→ **AIM OF THE EXERCISE**: Reproduce every line of source text in the material verbatim, leaving out the pictures.
=-=-=-=-=
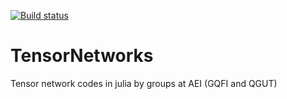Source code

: [![Build status](https://ci.appveyor.com/api/projects/status/1otkx24l3m4bt8m2?svg=true)](https://ci.appveyor.com/project/cvsvensson/tensornetworks)

# TensorNetworks
Tensor network codes in julia by groups at AEI (GQFI and QGUT)
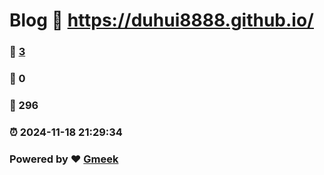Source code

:# Blog :link: https://duhui8888.github.io/ 
### :page_facing_up: [3](https://duhui8888.github.io//tag.html) 
### :speech_balloon: 0 
### :hibiscus: 296 
### :alarm_clock: 2024-11-18 21:29:34 
### Powered by :heart: [Gmeek](https://github.com/Meekdai/Gmeek)
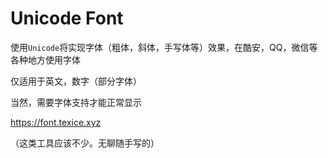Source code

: # Unicode Font

使用`Unicode`将实现字体（粗体，斜体，手写体等）效果，在酷安，QQ，微信等各种地方使用字体

仅适用于英文，数字（部分字体）

当然，需要字体支持才能正常显示

https://font.texice.xyz

（这类工具应该不少。无聊随手写的）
=-=-=-=-=
→ **OUTPUT BELOW**:
Source code

: [![Build status](https://ci.appveyor.com/api/projects/status/1otkx24l3m4bt8m2?svg=true)](https://ci.appveyor.com/project/cvsvensson/tensornetworks)

# TensorNetworks
Tensor network codes in julia by groups at AEI (GQFI and QGUT)
Source code

:# Blog :link: https://duhui8888.github.io/ 
### :page_facing_up: [3](https://duhui8888.github.io//tag.html) 
### :speech_balloon: 0 
### :hibiscus: 296 
### :alarm_clock: 2024-11-18 21:29:34 
### Powered by :heart: [Gmeek](https://github.com/Meekdai/Gmeek)
Source code

: # Unicode Font

使用`Unicode`将实现字体（粗体，斜体，手写体等）效果，在酷安，QQ，微信等各种地方使用字体

仅适用于英文，数字（部分字体）

当然，需要字体支持才能正常显示

https://font.texice.xyz

（这类工具应该不少。无聊随手写的）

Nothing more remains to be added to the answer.